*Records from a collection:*
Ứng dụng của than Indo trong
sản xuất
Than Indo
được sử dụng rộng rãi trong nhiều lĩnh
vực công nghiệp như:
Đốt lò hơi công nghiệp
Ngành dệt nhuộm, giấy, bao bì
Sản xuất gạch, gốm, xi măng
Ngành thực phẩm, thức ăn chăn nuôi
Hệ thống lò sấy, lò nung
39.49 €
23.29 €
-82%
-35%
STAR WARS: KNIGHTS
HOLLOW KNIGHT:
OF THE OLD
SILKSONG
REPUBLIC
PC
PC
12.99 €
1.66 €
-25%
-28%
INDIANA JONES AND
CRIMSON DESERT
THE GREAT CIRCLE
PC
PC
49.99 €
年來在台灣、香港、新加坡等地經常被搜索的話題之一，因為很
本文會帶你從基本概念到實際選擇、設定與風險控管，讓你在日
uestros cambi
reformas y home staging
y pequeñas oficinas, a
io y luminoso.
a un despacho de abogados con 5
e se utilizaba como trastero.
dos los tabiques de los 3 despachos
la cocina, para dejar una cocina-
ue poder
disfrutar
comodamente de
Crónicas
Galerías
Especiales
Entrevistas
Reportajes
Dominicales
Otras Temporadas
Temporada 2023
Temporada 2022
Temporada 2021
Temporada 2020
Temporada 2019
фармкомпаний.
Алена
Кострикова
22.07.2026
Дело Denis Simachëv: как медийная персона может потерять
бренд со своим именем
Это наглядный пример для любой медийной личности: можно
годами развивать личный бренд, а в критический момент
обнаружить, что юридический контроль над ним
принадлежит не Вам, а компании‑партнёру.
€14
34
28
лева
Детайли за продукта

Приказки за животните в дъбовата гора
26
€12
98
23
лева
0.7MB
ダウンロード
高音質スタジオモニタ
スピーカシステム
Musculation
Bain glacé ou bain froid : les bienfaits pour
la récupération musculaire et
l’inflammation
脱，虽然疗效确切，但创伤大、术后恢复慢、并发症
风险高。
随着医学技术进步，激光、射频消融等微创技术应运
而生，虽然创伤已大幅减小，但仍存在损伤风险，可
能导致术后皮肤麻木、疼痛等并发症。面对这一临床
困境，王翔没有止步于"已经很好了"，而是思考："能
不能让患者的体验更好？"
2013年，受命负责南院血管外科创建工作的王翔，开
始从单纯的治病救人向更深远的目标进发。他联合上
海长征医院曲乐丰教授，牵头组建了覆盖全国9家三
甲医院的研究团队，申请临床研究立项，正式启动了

*DIRECTIONS:* Set down each line exactly as it appears in the data.

*WRITTEN SOLUTION:*
Ứng dụng của than Indo trong
sản xuất
Than Indo
được sử dụng rộng rãi trong nhiều lĩnh
vực công nghiệp như:
Đốt lò hơi công nghiệp
Ngành dệt nhuộm, giấy, bao bì
Sản xuất gạch, gốm, xi măng
Ngành thực phẩm, thức ăn chăn nuôi
Hệ thống lò sấy, lò nung
39.49 €
23.29 €
-82%
-35%
STAR WARS: KNIGHTS
HOLLOW KNIGHT:
OF THE OLD
SILKSONG
REPUBLIC
PC
PC
12.99 €
1.66 €
-25%
-28%
INDIANA JONES AND
CRIMSON DESERT
THE GREAT CIRCLE
PC
PC
49.99 €
年來在台灣、香港、新加坡等地經常被搜索的話題之一，因為很
本文會帶你從基本概念到實際選擇、設定與風險控管，讓你在日
uestros cambi
reformas y home staging
y pequeñas oficinas, a
io y luminoso.
a un despacho de abogados con 5
e se utilizaba como trastero.
dos los tabiques de los 3 despachos
la cocina, para dejar una cocina-
ue poder
disfrutar
comodamente de
Crónicas
Galerías
Especiales
Entrevistas
Reportajes
Dominicales
Otras Temporadas
Temporada 2023
Temporada 2022
Temporada 2021
Temporada 2020
Temporada 2019
фармкомпаний.
Алена
Кострикова
22.07.2026
Дело Denis Simachëv: как медийная персона может потерять
бренд со своим именем
Это наглядный пример для любой медийной личности: можно
годами развивать личный бренд, а в критический момент
обнаружить, что юридический контроль над ним
принадлежит не Вам, а компании‑партнёру.
€14
34
28
лева
Детайли за продукта

Приказки за животните в дъбовата гора
26
€12
98
23
лева
0.7MB
ダウンロード
高音質スタジオモニタ
スピーカシステム
Musculation
Bain glacé ou bain froid : les bienfaits pour
la récupération musculaire et
l’inflammation
脱，虽然疗效确切，但创伤大、术后恢复慢、并发症
风险高。
随着医学技术进步，激光、射频消融等微创技术应运
而生，虽然创伤已大幅减小，但仍存在损伤风险，可
能导致术后皮肤麻木、疼痛等并发症。面对这一临床
困境，王翔没有止步于"已经很好了"，而是思考："能
不能让患者的体验更好？"
2013年，受命负责南院血管外科创建工作的王翔，开
始从单纯的治病救人向更深远的目标进发。他联合上
海长征医院曲乐丰教授，牵头组建了覆盖全国9家三
甲医院的研究团队，申请临床研究立项，正式启动了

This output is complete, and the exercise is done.